NFL Attorneys: Judge's Ruling To Toss Brady's 'Deflategate' Suspension Was 'Unfathomable'
NEW YORK (CBSNewYork/AP) -- NFL lawyers told a federal appeals court in Manhattan on Monday that it was "unfathomable" that a judge could decide to lift New England quarterback Tom Brady's four-game suspension in the "Deflategate" controversy.
The lawyers said in papers filed with the 2nd U.S. Circuit Court of Appeals that Judge Richard Berman reached an "inexplicable" conclusion when he determined that the league failed to adequately warn Brady of the potential suspension and made errors in its investigation that required him to nullify the penalty.
The league asked the appeals court to reverse the lower-court judge and reinstate the penalty that would have kept Brady out of the first four games of this season.
Berman's ruling came a week before the start of a season in which the Patriots are undefeated through six games. He found that the league's actions were "premised upon several significant legal deficiencies."
The appeals court isn't scheduled to hear oral arguments in the case before February, meaning this season will not be affected by any outcome.
Attorneys for the NFL Players Association didn't immediately respond to a request for comment.
Berman ruled after the NFL asked the court to find that it had acted appropriately in its investigation and handling of a controversy that arose after balls were believed to be improperly deflated prior to January's AFC championship game against the Indianapolis Colts. New England beat the Colts 45-7.
A league investigation found it was "more probable than not" that two Patriots ball handling employees deliberately released air from Patriots game balls. In upholding the findings in July, NFL Commissioner Roger Goodell concluded Brady conspired with his team's ball handlers and tried to obstruct the league's probe, including by destroying his cellphone.
In overturning the suspension in a September ruling, Berman criticized Goodell for dispensing "his own brand of industrial justice" as he found multiple reasons to reject the suspension one week before New England held its Sept. 10 opener against the Pittsburgh Steelers.
READ THE FEDERAL JUDGE'S DECISION
The judge cited "several significant legal deficiencies" in the league's handling of the controversy, including no advanced notice of potential penalties, a refusal to produce a key witness and the apparent first-ever discipline of a player based on a finding of "general awareness" of someone else's wrongdoing.

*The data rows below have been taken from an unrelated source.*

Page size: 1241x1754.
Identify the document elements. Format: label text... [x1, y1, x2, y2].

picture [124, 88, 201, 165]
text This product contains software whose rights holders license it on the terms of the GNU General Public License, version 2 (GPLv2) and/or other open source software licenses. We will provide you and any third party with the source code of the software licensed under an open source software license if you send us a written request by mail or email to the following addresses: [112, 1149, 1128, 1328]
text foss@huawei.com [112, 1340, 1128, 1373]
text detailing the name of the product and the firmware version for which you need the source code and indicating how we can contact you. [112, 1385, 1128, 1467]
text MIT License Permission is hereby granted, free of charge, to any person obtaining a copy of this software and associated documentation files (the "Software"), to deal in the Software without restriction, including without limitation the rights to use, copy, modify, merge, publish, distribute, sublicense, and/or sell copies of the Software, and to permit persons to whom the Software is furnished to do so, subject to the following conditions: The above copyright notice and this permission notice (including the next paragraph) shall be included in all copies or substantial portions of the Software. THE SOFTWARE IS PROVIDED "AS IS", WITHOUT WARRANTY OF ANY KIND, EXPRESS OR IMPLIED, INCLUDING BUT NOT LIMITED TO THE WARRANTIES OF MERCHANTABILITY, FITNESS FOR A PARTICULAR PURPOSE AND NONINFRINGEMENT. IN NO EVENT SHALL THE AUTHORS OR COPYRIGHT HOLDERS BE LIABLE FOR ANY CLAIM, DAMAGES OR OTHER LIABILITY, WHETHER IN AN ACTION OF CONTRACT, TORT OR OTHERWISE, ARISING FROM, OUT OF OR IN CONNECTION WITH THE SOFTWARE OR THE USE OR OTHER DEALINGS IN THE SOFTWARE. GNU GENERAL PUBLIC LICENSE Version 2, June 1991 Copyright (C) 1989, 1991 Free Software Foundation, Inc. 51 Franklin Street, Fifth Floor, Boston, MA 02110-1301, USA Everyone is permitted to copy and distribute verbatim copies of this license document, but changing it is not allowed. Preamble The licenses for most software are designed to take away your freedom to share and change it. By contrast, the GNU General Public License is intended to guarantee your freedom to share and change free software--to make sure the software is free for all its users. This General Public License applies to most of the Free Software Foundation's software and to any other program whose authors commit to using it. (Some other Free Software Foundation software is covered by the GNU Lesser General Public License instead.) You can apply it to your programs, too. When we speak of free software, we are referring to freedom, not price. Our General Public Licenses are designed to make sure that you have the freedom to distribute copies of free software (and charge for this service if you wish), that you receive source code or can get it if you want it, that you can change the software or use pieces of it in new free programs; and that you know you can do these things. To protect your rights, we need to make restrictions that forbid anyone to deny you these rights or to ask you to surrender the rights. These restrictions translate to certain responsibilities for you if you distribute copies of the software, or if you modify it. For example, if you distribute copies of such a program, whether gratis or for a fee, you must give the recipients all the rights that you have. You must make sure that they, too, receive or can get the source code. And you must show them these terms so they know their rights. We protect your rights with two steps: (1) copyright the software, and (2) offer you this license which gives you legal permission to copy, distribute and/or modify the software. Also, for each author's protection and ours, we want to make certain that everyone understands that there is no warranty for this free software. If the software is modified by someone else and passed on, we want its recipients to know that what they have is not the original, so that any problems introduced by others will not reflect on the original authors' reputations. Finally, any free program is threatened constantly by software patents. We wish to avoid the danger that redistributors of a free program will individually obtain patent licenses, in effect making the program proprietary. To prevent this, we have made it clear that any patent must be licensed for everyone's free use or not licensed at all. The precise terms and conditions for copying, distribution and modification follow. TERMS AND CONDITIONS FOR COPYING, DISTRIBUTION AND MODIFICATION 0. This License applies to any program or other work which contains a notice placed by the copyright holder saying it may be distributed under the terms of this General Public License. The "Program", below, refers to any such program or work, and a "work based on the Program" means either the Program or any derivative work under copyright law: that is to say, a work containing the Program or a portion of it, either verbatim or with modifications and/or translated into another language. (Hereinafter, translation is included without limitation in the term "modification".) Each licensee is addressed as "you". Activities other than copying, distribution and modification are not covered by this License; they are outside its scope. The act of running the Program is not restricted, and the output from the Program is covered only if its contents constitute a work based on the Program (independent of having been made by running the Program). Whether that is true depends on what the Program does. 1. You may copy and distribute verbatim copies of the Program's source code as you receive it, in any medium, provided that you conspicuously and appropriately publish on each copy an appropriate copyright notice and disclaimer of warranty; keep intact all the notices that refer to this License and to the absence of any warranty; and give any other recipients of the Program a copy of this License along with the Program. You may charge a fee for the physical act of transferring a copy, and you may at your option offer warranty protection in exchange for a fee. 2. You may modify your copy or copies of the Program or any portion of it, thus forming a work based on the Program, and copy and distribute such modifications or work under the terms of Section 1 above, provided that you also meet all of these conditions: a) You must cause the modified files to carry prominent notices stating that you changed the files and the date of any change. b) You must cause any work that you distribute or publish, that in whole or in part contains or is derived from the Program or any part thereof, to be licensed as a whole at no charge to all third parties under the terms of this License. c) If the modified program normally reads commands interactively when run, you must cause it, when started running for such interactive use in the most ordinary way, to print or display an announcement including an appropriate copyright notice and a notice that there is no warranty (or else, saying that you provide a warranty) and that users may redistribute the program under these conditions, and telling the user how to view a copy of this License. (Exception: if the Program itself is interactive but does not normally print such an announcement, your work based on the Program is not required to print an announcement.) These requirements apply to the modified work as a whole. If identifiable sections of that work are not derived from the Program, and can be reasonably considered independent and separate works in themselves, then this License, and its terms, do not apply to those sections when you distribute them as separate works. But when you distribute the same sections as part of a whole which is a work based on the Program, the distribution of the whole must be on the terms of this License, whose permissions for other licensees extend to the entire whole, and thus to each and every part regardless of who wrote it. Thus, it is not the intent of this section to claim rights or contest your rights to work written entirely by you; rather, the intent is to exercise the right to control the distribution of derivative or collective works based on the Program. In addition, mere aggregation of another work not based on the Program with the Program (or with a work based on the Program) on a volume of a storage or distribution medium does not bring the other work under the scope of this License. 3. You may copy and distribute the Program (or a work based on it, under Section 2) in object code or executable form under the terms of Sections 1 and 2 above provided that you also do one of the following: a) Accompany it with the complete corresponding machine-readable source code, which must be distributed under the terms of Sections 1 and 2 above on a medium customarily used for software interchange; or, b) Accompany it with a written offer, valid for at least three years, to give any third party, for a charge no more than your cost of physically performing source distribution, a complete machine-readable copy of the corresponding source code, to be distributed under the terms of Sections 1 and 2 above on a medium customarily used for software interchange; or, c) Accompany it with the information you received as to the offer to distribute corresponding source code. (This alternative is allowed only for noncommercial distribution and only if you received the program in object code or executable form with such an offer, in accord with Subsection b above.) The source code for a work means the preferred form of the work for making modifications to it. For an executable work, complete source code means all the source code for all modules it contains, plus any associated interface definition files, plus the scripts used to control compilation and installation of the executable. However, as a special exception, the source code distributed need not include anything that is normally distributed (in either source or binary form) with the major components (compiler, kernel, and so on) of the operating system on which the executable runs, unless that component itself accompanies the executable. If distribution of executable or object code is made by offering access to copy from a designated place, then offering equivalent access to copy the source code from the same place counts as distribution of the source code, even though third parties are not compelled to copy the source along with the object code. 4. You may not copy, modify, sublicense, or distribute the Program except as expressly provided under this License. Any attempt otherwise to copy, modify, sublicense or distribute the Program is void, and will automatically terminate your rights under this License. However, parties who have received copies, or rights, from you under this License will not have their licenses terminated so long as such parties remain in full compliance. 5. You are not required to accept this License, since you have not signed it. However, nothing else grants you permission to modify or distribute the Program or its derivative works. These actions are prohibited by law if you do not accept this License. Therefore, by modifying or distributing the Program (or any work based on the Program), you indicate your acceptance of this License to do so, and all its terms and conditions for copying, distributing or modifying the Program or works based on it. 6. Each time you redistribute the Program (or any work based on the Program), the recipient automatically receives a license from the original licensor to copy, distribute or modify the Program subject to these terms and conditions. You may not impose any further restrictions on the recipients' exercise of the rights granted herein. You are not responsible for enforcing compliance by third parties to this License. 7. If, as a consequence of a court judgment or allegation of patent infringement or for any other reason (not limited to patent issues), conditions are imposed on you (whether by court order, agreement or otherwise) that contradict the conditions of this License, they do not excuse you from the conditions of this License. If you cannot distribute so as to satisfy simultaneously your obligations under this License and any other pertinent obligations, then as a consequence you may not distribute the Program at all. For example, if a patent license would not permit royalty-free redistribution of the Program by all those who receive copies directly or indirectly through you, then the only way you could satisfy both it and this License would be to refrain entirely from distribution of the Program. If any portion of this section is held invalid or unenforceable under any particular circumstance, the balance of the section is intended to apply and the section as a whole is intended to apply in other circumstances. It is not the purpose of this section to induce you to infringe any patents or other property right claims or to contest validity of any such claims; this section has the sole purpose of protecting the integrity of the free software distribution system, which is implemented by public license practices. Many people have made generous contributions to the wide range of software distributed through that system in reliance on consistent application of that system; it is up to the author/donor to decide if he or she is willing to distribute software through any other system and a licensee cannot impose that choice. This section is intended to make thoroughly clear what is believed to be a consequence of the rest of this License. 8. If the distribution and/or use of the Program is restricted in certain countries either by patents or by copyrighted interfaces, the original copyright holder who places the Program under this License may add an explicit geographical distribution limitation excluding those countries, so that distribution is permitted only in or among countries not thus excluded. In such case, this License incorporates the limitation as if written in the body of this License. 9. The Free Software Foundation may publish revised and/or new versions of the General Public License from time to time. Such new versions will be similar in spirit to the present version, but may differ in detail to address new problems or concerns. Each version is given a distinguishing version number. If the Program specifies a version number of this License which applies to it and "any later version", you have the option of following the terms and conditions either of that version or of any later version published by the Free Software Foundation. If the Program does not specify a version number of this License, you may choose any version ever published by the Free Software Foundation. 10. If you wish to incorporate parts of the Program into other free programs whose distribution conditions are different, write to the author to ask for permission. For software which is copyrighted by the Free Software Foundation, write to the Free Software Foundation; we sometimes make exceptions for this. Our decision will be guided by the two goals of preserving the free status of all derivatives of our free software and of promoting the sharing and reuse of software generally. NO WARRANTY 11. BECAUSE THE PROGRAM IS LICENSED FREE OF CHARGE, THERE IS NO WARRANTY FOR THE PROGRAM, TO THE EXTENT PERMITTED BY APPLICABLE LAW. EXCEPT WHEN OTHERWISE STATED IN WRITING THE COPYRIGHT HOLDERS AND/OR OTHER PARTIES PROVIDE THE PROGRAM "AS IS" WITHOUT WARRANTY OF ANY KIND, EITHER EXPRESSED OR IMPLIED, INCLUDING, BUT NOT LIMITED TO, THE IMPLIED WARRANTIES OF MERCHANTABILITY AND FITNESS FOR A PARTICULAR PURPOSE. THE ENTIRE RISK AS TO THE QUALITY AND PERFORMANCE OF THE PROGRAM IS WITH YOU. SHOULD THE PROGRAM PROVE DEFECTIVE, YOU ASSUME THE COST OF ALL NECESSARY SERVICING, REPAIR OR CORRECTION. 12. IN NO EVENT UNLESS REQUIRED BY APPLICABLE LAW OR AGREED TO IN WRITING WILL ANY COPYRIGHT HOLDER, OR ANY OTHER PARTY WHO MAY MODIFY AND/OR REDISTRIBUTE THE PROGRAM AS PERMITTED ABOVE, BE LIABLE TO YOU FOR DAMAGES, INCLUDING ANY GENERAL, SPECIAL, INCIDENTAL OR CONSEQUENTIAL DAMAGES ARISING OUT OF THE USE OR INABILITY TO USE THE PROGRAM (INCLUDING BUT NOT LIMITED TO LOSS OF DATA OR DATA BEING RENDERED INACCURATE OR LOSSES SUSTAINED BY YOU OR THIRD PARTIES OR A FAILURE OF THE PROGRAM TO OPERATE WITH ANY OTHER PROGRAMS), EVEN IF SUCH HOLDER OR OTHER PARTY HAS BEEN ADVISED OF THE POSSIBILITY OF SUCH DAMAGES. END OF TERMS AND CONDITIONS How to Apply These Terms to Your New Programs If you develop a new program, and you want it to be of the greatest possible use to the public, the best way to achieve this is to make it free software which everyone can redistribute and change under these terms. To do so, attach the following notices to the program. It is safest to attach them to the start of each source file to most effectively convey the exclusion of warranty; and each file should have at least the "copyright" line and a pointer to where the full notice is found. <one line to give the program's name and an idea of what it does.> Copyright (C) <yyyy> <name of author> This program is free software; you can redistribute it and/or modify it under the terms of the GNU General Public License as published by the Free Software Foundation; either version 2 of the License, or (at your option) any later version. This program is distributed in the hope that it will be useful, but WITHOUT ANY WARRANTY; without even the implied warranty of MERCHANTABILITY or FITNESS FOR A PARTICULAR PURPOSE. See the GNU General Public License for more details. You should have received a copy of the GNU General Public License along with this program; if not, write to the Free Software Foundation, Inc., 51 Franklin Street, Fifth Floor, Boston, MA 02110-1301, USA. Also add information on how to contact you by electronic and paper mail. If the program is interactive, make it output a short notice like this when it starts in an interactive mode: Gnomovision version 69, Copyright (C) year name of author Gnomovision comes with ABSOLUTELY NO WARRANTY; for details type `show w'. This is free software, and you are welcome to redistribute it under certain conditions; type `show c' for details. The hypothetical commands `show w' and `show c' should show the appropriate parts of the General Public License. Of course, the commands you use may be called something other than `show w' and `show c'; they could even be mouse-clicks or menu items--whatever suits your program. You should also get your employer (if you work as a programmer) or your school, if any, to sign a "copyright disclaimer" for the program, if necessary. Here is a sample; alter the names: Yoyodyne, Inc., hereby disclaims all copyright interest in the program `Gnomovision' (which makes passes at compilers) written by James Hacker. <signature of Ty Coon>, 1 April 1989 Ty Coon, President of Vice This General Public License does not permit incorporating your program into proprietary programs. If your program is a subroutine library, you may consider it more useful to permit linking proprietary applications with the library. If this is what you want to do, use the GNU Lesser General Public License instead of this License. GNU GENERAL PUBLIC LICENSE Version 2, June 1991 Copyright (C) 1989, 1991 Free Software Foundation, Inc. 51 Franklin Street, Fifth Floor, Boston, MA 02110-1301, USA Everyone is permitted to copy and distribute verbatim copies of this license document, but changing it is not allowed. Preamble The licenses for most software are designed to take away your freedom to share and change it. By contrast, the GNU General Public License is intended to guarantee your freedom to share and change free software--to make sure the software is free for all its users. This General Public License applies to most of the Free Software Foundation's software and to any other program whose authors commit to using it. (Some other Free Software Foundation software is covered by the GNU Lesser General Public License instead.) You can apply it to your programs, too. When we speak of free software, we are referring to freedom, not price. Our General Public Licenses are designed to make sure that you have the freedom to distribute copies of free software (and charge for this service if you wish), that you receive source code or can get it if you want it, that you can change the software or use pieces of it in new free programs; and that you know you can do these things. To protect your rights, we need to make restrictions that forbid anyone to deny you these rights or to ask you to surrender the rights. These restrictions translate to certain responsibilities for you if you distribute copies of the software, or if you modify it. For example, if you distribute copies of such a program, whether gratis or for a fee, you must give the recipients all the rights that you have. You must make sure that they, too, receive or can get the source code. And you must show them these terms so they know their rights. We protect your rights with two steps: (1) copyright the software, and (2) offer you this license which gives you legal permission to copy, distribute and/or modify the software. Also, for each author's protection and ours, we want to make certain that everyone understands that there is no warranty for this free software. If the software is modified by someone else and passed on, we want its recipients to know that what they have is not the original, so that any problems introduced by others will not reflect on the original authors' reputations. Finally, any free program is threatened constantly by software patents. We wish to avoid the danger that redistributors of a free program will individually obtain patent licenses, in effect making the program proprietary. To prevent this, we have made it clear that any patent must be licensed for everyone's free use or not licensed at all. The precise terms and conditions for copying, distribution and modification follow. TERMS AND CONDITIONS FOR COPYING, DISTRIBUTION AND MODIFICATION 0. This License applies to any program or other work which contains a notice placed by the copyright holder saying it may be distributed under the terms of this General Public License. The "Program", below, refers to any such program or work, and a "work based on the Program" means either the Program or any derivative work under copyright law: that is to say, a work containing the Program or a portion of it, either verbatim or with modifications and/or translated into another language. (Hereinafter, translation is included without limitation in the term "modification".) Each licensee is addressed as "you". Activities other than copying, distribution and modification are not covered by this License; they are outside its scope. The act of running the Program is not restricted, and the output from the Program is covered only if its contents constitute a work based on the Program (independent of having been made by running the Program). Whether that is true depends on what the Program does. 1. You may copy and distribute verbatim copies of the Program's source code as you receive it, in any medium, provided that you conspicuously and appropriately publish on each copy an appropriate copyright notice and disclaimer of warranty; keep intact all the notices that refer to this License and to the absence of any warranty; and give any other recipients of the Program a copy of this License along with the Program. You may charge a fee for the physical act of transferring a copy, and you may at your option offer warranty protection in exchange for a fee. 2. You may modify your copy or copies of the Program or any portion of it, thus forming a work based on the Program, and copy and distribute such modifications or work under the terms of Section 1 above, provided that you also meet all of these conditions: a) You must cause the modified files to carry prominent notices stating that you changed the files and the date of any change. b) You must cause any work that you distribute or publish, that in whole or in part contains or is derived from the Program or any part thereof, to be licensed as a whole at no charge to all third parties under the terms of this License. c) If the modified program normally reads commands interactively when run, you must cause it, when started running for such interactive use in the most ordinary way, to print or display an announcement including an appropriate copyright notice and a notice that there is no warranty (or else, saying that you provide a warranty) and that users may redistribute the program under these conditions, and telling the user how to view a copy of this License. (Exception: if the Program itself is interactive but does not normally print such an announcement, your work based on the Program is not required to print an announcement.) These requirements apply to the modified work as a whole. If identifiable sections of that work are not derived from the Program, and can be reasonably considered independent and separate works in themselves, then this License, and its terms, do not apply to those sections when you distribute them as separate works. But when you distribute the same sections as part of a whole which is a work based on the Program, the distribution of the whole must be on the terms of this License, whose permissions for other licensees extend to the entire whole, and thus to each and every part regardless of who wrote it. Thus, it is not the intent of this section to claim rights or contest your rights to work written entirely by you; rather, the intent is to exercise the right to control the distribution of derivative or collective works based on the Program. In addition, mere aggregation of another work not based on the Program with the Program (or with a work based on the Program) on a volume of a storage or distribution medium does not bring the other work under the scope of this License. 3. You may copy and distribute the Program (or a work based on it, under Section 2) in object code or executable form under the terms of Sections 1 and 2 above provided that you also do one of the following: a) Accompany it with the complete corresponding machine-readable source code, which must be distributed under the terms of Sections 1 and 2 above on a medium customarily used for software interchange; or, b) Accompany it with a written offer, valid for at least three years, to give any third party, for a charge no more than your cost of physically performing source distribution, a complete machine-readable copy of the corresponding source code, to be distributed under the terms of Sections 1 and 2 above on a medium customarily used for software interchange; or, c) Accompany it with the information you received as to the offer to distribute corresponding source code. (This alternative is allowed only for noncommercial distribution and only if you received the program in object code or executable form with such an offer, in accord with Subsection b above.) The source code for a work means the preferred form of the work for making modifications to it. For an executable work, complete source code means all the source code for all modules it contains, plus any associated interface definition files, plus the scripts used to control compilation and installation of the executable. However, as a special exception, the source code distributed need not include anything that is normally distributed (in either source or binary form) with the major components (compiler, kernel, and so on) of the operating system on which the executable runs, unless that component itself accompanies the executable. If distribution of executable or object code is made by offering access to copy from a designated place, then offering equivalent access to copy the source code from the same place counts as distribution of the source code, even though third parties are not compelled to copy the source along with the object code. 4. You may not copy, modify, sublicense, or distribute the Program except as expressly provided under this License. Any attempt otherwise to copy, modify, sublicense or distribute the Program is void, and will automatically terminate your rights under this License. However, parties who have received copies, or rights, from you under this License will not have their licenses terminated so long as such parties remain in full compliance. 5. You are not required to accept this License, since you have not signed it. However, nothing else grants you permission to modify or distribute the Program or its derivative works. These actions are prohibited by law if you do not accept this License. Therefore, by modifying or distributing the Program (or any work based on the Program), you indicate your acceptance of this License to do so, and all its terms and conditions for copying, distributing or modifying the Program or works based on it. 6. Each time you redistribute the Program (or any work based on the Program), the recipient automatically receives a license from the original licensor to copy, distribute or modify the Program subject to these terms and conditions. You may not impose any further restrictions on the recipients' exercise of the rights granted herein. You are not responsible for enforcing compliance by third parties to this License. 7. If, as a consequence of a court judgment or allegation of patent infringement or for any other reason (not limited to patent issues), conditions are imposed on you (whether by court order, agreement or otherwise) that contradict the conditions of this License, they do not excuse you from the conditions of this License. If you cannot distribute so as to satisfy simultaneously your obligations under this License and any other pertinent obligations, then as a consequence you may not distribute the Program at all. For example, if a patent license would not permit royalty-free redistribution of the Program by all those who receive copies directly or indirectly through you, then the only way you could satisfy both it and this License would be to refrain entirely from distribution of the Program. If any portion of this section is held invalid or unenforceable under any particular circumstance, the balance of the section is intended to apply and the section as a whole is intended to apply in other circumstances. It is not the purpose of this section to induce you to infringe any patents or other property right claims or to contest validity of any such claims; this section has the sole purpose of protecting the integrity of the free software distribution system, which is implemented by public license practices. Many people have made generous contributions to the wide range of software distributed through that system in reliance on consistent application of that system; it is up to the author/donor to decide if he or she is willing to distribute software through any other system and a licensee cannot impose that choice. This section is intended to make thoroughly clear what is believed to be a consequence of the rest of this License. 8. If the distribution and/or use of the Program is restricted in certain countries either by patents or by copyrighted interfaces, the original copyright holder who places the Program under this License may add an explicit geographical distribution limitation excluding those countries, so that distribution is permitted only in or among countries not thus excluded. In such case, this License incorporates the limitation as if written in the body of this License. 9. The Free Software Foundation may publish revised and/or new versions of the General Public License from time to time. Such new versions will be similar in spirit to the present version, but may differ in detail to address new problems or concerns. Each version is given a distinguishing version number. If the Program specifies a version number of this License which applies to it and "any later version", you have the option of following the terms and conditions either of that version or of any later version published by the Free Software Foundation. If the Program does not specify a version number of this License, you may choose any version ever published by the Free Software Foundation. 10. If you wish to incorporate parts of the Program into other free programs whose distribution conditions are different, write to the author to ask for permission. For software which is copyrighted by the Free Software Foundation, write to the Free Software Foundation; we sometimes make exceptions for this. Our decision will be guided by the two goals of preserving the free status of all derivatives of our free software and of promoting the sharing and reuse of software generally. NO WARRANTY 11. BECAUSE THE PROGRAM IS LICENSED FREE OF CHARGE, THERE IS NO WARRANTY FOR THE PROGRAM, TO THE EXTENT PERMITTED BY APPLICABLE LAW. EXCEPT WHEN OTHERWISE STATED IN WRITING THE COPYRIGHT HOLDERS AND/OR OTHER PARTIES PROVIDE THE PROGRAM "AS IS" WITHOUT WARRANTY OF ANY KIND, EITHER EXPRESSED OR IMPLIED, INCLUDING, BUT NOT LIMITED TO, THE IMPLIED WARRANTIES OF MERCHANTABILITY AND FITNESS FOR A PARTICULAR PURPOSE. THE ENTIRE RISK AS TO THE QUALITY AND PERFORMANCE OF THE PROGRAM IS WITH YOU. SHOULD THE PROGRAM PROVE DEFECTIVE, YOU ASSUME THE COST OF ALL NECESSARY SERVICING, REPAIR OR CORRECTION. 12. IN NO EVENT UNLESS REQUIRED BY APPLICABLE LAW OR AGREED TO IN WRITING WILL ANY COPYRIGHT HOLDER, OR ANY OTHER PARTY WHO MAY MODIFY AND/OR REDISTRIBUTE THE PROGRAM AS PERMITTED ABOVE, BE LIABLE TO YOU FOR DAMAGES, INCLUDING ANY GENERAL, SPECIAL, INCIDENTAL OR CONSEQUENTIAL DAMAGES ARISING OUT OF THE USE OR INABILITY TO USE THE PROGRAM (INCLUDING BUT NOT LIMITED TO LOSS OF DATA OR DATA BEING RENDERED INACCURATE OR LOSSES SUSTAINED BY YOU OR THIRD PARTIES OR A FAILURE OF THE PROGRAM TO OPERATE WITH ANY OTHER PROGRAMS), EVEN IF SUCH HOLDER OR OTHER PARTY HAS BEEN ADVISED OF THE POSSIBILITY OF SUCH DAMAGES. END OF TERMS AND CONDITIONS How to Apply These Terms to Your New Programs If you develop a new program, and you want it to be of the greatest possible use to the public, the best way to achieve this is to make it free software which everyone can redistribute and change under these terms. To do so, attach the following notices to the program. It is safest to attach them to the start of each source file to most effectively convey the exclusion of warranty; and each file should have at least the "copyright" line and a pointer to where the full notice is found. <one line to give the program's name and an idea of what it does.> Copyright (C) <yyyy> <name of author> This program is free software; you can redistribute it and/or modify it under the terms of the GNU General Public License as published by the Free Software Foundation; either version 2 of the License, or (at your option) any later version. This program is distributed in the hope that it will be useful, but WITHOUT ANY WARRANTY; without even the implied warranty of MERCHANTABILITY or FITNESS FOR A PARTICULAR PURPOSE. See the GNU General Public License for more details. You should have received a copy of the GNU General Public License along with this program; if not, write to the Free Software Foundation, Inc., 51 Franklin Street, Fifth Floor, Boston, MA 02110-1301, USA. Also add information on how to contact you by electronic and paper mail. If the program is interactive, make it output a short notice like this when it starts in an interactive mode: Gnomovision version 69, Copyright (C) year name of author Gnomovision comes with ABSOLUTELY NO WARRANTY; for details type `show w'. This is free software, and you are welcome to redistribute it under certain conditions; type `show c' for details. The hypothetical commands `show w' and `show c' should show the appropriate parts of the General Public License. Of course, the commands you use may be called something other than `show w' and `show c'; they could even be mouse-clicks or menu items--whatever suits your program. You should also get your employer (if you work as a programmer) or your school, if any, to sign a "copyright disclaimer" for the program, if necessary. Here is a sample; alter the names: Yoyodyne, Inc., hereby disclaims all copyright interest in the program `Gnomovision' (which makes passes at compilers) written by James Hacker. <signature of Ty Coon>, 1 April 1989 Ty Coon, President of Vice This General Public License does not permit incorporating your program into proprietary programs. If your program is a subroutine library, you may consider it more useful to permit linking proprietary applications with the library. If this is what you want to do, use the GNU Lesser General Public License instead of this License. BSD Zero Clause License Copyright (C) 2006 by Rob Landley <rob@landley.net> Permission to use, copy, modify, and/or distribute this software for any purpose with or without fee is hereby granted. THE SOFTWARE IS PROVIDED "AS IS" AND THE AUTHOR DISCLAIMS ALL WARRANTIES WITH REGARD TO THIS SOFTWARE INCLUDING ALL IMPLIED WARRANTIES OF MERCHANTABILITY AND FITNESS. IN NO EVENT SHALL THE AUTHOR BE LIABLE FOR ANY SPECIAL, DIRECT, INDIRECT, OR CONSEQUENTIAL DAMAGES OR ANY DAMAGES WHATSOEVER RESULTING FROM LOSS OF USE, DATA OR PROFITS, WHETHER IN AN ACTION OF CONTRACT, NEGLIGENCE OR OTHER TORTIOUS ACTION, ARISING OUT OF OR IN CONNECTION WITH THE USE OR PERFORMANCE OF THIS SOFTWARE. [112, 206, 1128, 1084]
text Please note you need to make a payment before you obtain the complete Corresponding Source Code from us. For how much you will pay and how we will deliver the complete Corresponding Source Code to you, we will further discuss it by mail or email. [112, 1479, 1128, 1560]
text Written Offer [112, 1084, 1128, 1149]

"Because there was no notice of a four-game suspension in the circumstances presented here, Commissioner Goodell may be said to have 'dispensed his own brand of industrial justice,'" Berman wrote, partially citing wording from a previous case.
He said a player's right to know what constitutes violations and what penalties are was "at the heart" of the collective bargaining agreement "and, for that matter, of our criminal and civil justice systems."
"The court finds that Brady had no notice that he could receive a four-game suspension for general awareness of ball deflation by others," the judge wrote.
But in its papers Monday, the league said Goodell properly followed the collective bargaining agreement between the league and the union.
"His decision not only walked through all the evidence he considered and credited in painstaking detail, but also explained at length his efforts to determine how the CBA should be applied to the unprecedented situation before him," the lawyers wrote.
They said Berman ignored decades of legal precedents and approached the case through a "fundamentally flawed" analysis, refusing to accept Goodell's view of the facts.
The lawyers wrote that the judge's finding that the league's conclusions were so far outside the bounds of what the contract allows that Goodell's decision must be nullified ``is unfathomable.''
"The district court egregiously overstepped the bounds of its proper role," the NFL said. "Where lower courts have committed a similar error, appellate courts have not hesitated to reverse. The court should do so here."